Seit 2018 prüfen die gesetzlichen Unfallversicherungsträger, ob ihre versicherten Unternehmen die GBU Psyche verantwortungsbewusst durchführen.

Die GBU Psyche wird nach wie vor noch längst nicht in jeder Einrichtung durchgeführt [12]; ein Hindernis dafür kann das fehlende Wissen sein, was psychische Belastung ist, und sich in der uneinheitlichen Sprachverwendung ausdrückt und somit zu Verwirrung führt. Außerdem zeigt sich ein Mangel an Wissen zur Messbarkeit von psychischer Belastung [4]. Durch Informationen wie bspw. eine Auswahl an geeigneten Instrumenten kann dieses Hindernis verringert werden.Footnote 2

Eine Limitation der vorliegenden Arbeit ist es, dass weitere Instrumente existieren, von denen die Arbeitsgruppe keine Kenntnis hat und die ebenfalls geeignet sein können, die GBU Psyche im Sozial- und Gesundheitswesen durchzuführen. Es wird kontinuierlich weitergearbeitet, um diese Limitation zu reduzieren.

Da die Zugänglichkeit für die Anwender*innen bei den Instrumenten ebenfalls geprüft wurde, konnten diejenigen Instrumente nicht in den Review-Prozess einbezogen werden, die auch nach Kontaktaufnahme mit den Autor*innen nicht zur Sichtung zur Verfügung standen.

Der Ressourcenaufwand für eine kontinuierliche Aktualisierung der Übersichtsmatrix ist eine Herausforderung in personeller Hinsicht, sowohl für die wiederkehrende Recherche und den Review-Prozess als auch für die Pflege der Unterlagen.
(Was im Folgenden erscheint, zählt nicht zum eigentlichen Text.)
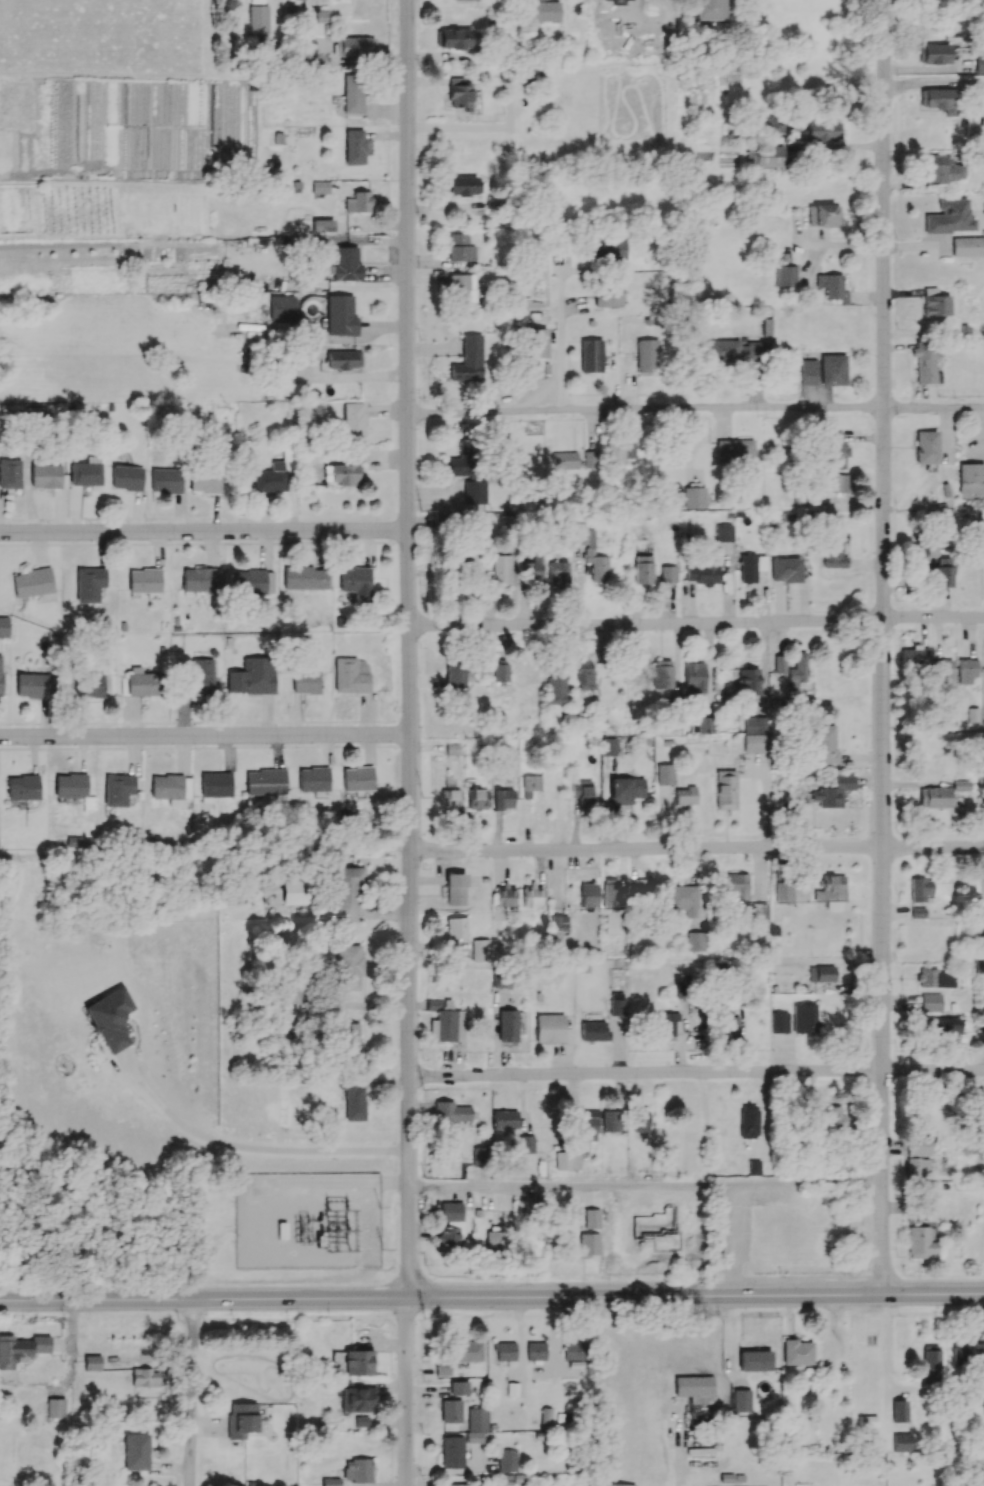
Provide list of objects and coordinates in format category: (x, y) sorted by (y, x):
building: (465, 0)
building: (539, 0)
building: (711, 9)
building: (545, 11)
building: (322, 16)
building: (258, 19)
building: (454, 38)
building: (355, 46)
building: (934, 53)
building: (526, 72)
road: (935, 88)
building: (352, 93)
building: (458, 93)
building: (941, 100)
building: (774, 124)
building: (823, 130)
road: (480, 133)
building: (354, 146)
building: (765, 156)
building: (942, 169)
building: (464, 185)
building: (320, 187)
building: (358, 202)
building: (823, 215)
building: (950, 217)
building: (322, 225)
building: (967, 246)
building: (461, 248)
building: (607, 249)
building: (346, 264)
building: (786, 275)
building: (832, 287)
building: (461, 288)
building: (607, 296)
building: (935, 303)
building: (282, 307)
building: (340, 314)
road: (562, 327)
building: (535, 343)
building: (722, 350)
building: (590, 355)
building: (647, 355)
building: (343, 359)
building: (468, 360)
building: (926, 361)
building: (832, 369)
building: (808, 372)
road: (695, 412)
building: (353, 422)
building: (926, 449)
building: (734, 450)
building: (834, 450)
building: (619, 452)
building: (461, 460)
building: (564, 460)
building: (10, 473)
building: (85, 473)
building: (342, 474)
building: (45, 475)
building: (127, 477)
building: (971, 478)
building: (165, 480)
building: (204, 482)
building: (835, 483)
building: (474, 493)
building: (694, 496)
building: (723, 532)
road: (204, 534)
building: (581, 536)
building: (835, 549)
building: (460, 559)
building: (596, 565)
building: (704, 568)
building: (748, 568)
building: (502, 569)
building: (532, 569)
building: (785, 569)
building: (643, 570)
building: (558, 572)
building: (944, 572)
building: (668, 573)
building: (304, 577)
building: (196, 578)
building: (354, 579)
building: (144, 580)
building: (253, 581)
building: (33, 583)
building: (89, 583)
road: (696, 623)
building: (4, 626)
road: (885, 647)
road: (408, 648)
building: (914, 655)
building: (779, 664)
building: (797, 670)
building: (966, 671)
building: (500, 672)
building: (941, 672)
building: (455, 673)
building: (662, 673)
building: (0, 674)
building: (585, 674)
building: (201, 675)
building: (253, 676)
building: (349, 676)
building: (694, 678)
building: (141, 681)
building: (748, 681)
building: (305, 682)
building: (89, 684)
building: (33, 685)
building: (556, 690)
building: (755, 724)
building: (703, 725)
road: (205, 739)
building: (755, 742)
building: (824, 743)
building: (609, 746)
building: (665, 774)
building: (358, 778)
building: (313, 779)
building: (265, 781)
building: (215, 784)
building: (70, 785)
building: (532, 786)
building: (22, 787)
building: (170, 788)
building: (117, 789)
building: (726, 789)
building: (625, 790)
building: (582, 792)
building: (833, 792)
building: (685, 795)
building: (934, 797)
building: (477, 798)
building: (503, 798)
building: (450, 799)
road: (696, 850)
building: (737, 886)
building: (455, 889)
building: (640, 889)
building: (920, 889)
building: (829, 890)
building: (347, 891)
building: (295, 892)
building: (783, 892)
building: (611, 893)
building: (504, 895)
building: (588, 895)
building: (531, 896)
building: (683, 899)
building: (759, 912)
building: (917, 912)
building: (457, 927)
building: (696, 941)
building: (480, 949)
building: (348, 967)
building: (825, 973)
building: (936, 978)
building: (500, 980)
building: (931, 1002)
building: (616, 1003)
building: (982, 1012)
building: (805, 1018)
building: (110, 1019)
building: (446, 1021)
building: (728, 1021)
building: (778, 1022)
building: (666, 1023)
building: (508, 1025)
building: (549, 1028)
building: (943, 1029)
building: (594, 1030)
building: (348, 1036)
road: (696, 1074)
building: (353, 1100)
building: (451, 1111)
building: (828, 1117)
building: (504, 1118)
building: (640, 1121)
building: (749, 1121)
building: (588, 1125)
building: (526, 1144)
road: (256, 1147)
building: (480, 1156)
building: (567, 1160)
building: (916, 1165)
building: (754, 1167)
road: (299, 1184)
road: (646, 1186)
power tower: (351, 1209)
building: (591, 1218)
building: (452, 1224)
road: (733, 1240)
building: (493, 1242)
building: (920, 1242)
building: (588, 1244)
power tower: (351, 1246)
road: (695, 1281)
road: (491, 1296)
building: (20, 1349)
building: (535, 1350)
building: (574, 1350)
building: (467, 1351)
building: (506, 1351)
building: (797, 1352)
building: (968, 1353)
building: (754, 1360)
building: (92, 1362)
building: (358, 1362)
building: (930, 1364)
building: (442, 1367)
building: (144, 1377)
building: (693, 1385)
building: (459, 1387)
road: (407, 1391)
road: (191, 1392)
building: (357, 1399)
building: (55, 1407)
building: (451, 1411)
building: (899, 1411)
building: (546, 1415)
building: (241, 1419)
building: (361, 1421)
building: (867, 1421)
building: (476, 1424)
building: (901, 1442)
road: (684, 1449)
building: (135, 1451)
building: (452, 1452)
building: (507, 1460)
building: (357, 1470)
building: (330, 1482)
building: (619, 1484)
building: (462, 1485)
Die Arbeit bleibt eine Momentaufnahme, die kontinuierlich erweitert wird für die Arbeitsmediziner*innen, Arbeitsschutzakteure und Anwender*innen.

Fazit für die Praxis

  • Für die GBU Psyche, ein wichtiges Instrument zur Gestaltung der Arbeitsbedingungen in Einrichtungen, gibt es ein unübersichtliches Angebot an Analyseverfahren.
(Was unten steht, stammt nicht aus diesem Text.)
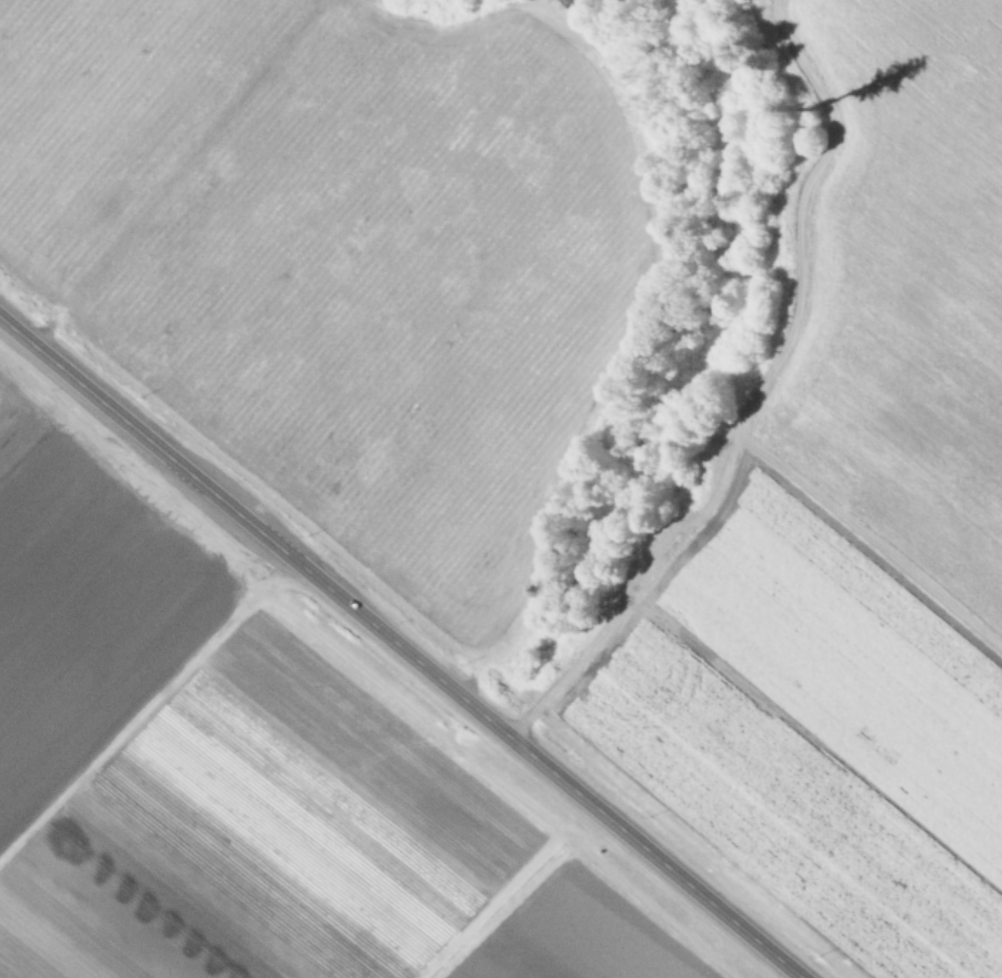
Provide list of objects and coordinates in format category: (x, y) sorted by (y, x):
crop: (582, 389)
road: (751, 392)
road: (400, 648)
crop: (257, 775)

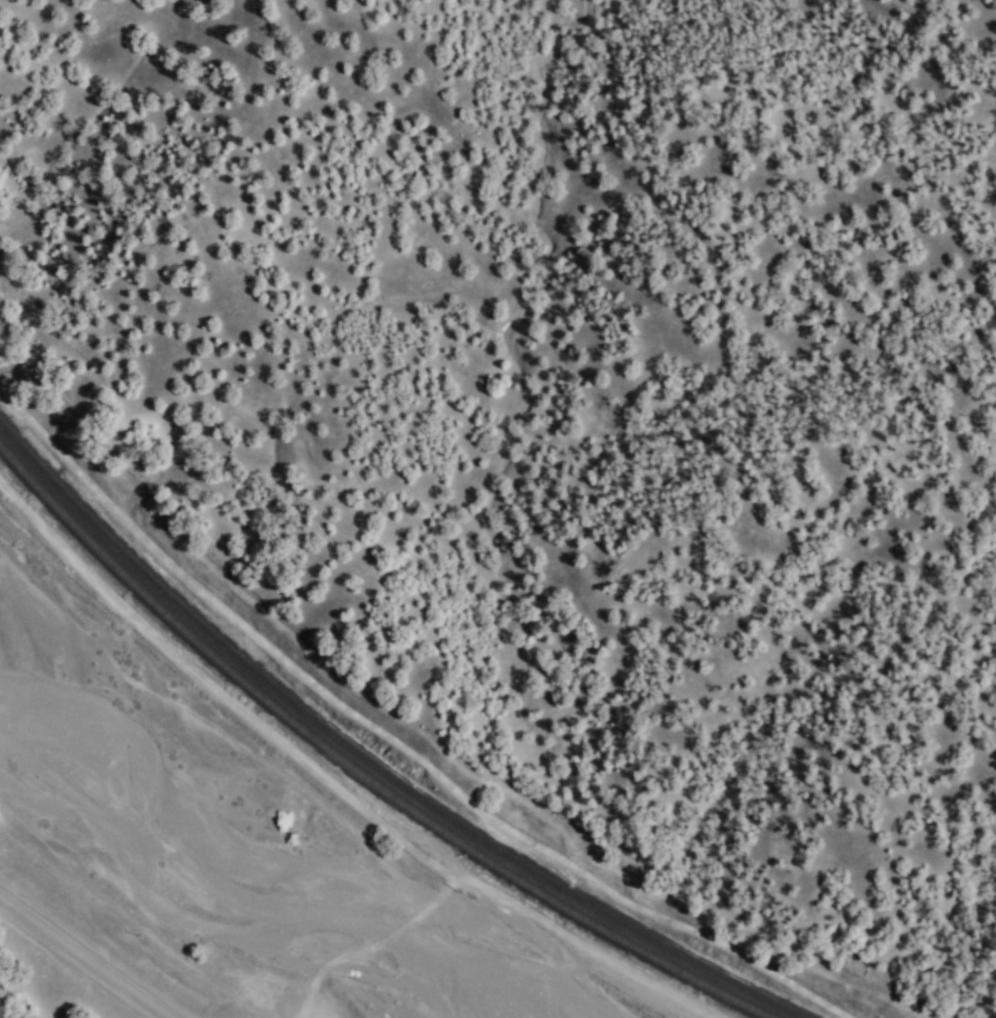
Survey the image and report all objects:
railway: (370, 763)
railway: (359, 770)
river: (245, 851)
road: (83, 956)
river: (524, 1005)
  • Ein Hindernis bei der Auswahl des Verfahrens ist die Unsicherheit bei der Messbarkeit der psychischen Belastung.

  • Für Anwender*innen wird eine reduzierte Auswahl an geeigneten Instrumenten für das Sozial- und Gesundheitswesen vorgestellt.

  • Die Kriterien zur Beurteilung der Instrumente werden transparent beschrieben.